ACTIVITY => Each line below from the one containing "X655681Y325176D02*" through the one containing "X863679Y64042D02*" should be output exactly as it stands, and no other line should appear.

(Image and design file data)
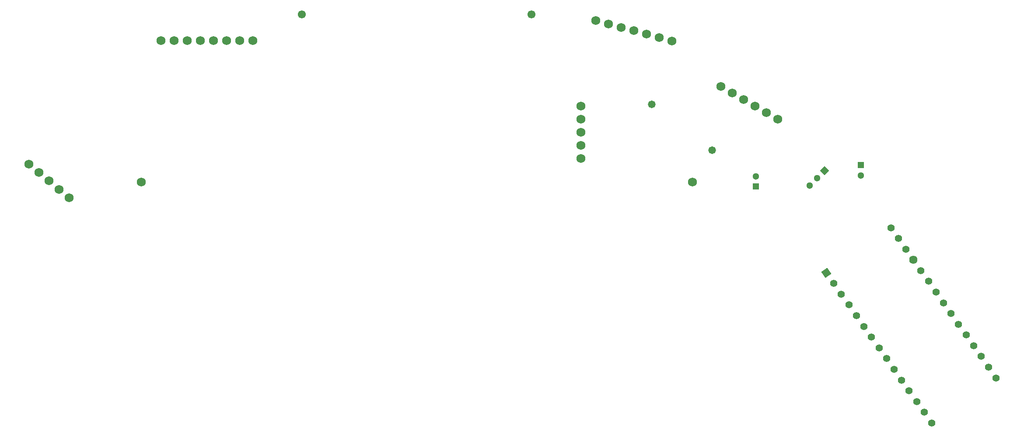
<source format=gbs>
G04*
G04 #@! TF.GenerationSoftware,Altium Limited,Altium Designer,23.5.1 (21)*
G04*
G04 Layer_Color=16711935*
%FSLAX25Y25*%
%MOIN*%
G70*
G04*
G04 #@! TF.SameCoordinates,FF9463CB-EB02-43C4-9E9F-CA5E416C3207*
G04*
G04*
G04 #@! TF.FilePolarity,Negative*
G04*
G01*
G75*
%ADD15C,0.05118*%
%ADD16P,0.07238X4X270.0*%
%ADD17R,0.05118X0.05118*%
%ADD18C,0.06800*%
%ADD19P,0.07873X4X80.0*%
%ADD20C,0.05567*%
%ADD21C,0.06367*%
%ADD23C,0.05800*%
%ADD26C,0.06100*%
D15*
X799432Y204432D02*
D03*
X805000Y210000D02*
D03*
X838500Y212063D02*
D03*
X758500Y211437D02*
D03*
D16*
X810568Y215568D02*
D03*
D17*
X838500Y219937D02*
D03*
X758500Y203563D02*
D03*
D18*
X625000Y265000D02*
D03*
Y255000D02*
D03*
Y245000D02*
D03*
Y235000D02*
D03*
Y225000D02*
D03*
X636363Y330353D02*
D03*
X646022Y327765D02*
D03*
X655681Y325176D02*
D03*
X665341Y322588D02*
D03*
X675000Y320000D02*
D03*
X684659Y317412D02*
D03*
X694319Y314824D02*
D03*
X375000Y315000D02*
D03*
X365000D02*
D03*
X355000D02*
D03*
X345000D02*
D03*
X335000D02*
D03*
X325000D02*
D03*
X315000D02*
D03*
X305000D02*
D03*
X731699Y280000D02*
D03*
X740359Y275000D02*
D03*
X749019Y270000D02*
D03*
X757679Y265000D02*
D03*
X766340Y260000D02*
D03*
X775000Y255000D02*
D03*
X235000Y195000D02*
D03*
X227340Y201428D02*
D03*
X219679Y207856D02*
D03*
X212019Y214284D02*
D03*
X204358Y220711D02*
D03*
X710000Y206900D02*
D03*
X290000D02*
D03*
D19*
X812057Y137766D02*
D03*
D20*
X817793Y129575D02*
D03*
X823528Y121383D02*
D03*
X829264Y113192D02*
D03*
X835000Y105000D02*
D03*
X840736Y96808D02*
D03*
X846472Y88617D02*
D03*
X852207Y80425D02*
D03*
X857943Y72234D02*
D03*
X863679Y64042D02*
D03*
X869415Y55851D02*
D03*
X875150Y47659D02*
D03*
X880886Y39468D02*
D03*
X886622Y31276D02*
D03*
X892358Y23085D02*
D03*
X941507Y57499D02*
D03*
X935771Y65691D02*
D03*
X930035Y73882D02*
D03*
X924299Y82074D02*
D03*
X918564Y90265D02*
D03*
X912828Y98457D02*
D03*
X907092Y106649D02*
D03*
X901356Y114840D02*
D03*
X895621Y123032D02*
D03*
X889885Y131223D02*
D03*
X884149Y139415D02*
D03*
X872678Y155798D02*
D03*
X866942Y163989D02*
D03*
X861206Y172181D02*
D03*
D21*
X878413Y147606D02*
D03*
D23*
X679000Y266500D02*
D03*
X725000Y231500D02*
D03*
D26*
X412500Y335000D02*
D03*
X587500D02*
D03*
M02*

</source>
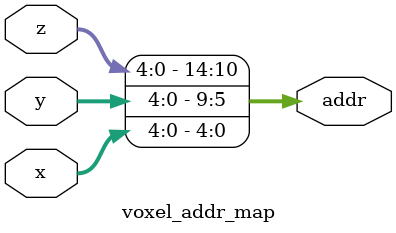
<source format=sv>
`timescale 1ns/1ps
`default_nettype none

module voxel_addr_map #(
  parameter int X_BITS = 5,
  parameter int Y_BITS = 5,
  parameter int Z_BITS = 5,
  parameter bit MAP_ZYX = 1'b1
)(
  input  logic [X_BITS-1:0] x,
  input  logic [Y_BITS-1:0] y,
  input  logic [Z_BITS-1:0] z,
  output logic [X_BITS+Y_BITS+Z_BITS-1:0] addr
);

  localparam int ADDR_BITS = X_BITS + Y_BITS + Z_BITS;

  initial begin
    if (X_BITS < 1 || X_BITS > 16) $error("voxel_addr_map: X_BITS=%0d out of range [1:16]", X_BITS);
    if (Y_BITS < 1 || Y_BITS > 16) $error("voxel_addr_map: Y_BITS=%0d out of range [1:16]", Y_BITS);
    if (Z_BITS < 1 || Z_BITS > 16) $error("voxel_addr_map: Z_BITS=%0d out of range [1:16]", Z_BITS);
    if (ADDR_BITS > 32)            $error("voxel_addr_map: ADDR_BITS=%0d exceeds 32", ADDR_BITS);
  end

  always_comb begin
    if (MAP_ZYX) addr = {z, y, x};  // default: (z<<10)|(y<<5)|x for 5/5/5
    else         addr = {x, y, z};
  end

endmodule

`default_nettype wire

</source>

RESULT =>
X655681Y325176D02*
D03*
X665341Y322588D02*
D03*
X675000Y320000D02*
D03*
X684659Y317412D02*
D03*
X694319Y314824D02*
D03*
X375000Y315000D02*
D03*
X365000D02*
D03*
X355000D02*
D03*
X345000D02*
D03*
X335000D02*
D03*
X325000D02*
D03*
X315000D02*
D03*
X305000D02*
D03*
X731699Y280000D02*
D03*
X740359Y275000D02*
D03*
X749019Y270000D02*
D03*
X757679Y265000D02*
D03*
X766340Y260000D02*
D03*
X775000Y255000D02*
D03*
X235000Y195000D02*
D03*
X227340Y201428D02*
D03*
X219679Y207856D02*
D03*
X212019Y214284D02*
D03*
X204358Y220711D02*
D03*
X710000Y206900D02*
D03*
X290000D02*
D03*
D19*
X812057Y137766D02*
D03*
D20*
X817793Y129575D02*
D03*
X823528Y121383D02*
D03*
X829264Y113192D02*
D03*
X835000Y105000D02*
D03*
X840736Y96808D02*
D03*
X846472Y88617D02*
D03*
X852207Y80425D02*
D03*
X857943Y72234D02*
D03*
X863679Y64042D02*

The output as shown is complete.